Okay, with this problem doing the “standard” method of integration by parts (i.e. picking \(u\) and \(dv\) and using the formula) would take quite a bit of time. So, this looks like a good problem to use the table that we saw in the notes to shorten the process up.

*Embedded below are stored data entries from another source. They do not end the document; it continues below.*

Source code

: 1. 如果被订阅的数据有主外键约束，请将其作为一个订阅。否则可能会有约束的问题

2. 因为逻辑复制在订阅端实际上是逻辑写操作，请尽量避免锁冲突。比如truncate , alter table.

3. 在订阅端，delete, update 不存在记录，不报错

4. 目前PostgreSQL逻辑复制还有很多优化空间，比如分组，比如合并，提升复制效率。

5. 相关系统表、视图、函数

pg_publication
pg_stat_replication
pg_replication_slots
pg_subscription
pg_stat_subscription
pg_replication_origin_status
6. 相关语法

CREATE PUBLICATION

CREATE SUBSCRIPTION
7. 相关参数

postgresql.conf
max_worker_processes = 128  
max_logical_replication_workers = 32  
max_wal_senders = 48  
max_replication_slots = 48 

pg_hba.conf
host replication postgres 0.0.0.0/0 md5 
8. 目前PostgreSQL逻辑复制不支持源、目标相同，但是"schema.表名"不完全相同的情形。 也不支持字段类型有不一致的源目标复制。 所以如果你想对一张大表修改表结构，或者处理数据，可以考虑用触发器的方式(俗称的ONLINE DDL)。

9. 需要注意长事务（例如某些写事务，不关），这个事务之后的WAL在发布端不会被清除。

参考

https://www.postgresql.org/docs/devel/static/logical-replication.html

Here is the table for this problem.

\[\begin{array}{rrr} {{y}^{6}} & \cos \left( 3y \right) & + \\ 6{{y}^{5}} & \displaystyle \frac{1}{3}\sin \left( 3y \right) & - \\ 30{{y}^{4}} & \displaystyle -\frac{1}{9}\cos \left( 3y \right) & + \\ 120{{y}^{3}} & \displaystyle -\frac{1}{27}\sin \left( 3y \right) & - \\ 360{{y}^{2}} & \displaystyle \frac{1}{81}\cos \left( 3y \right) & + \\ 720y & \displaystyle \frac{1}{243}\sin \left( 3y \right) & - \\ 720 & \displaystyle -\frac{1}{729}\cos \left( 3y \right) & + \\ 0 & \displaystyle -\frac{1}{2187}\sin \left( 3y \right) & - \\ \end{array}\] Show Step 2

Here’s the integral for this problem,

\[\begin{align*}\int{{{y^6}\cos \left( {3y} \right)\,dy}} & = \left( {{y^6}} \right)\left( {\frac{1}{3}\sin \left( {3y} \right)} \right) - \left( {6{y^5}} \right)\left( { - \frac{1}{9}\cos \left( {3y} \right)} \right) + \left( {30{y^4}} \right)\left( { - \frac{1}{{27}}\sin \left( {3y} \right)} \right)\\ & \,\,\,\,\,\,\,\,\,\,\,\,\, - \left( {120{y^3}} \right)\left( {\frac{1}{{81}}\cos \left( {3y} \right)} \right) + \left( {360{y^2}} \right)\left( {\frac{1}{{243}}\sin \left( {3y} \right)} \right)\\ & \,\,\,\,\,\,\,\,\,\,\,\,\, - \left( {720y} \right)\left( { - \frac{1}{{729}}\cos \left( {3y} \right)} \right) + \left( {720} \right)\left( { - \frac{1}{{2187}}\sin \left( {3y} \right)} \right) + c\\ & = \require{bbox} \bbox[2pt,border:1px solid black]{\begin{align*} & \frac{1}{3}{y^6}\sin \left( {3y} \right) + \frac{2}{3}{y^5}\cos \left( {3y} \right) - \frac{{10}}{9}{y^4}\sin \left( {3y} \right) - \frac{{40}}{{27}}{y^3}\cos \left( {3y} \right)\\ & \hspace{0.5in} + \frac{{40}}{{27}}{y^2}\sin \left( {3y} \right) + \frac{{80}}{{81}}y\cos \left( {3y} \right) - \frac{{80}}{{243}}\sin \left( {3y} \right) + c\end{align*}}\end{align*}\]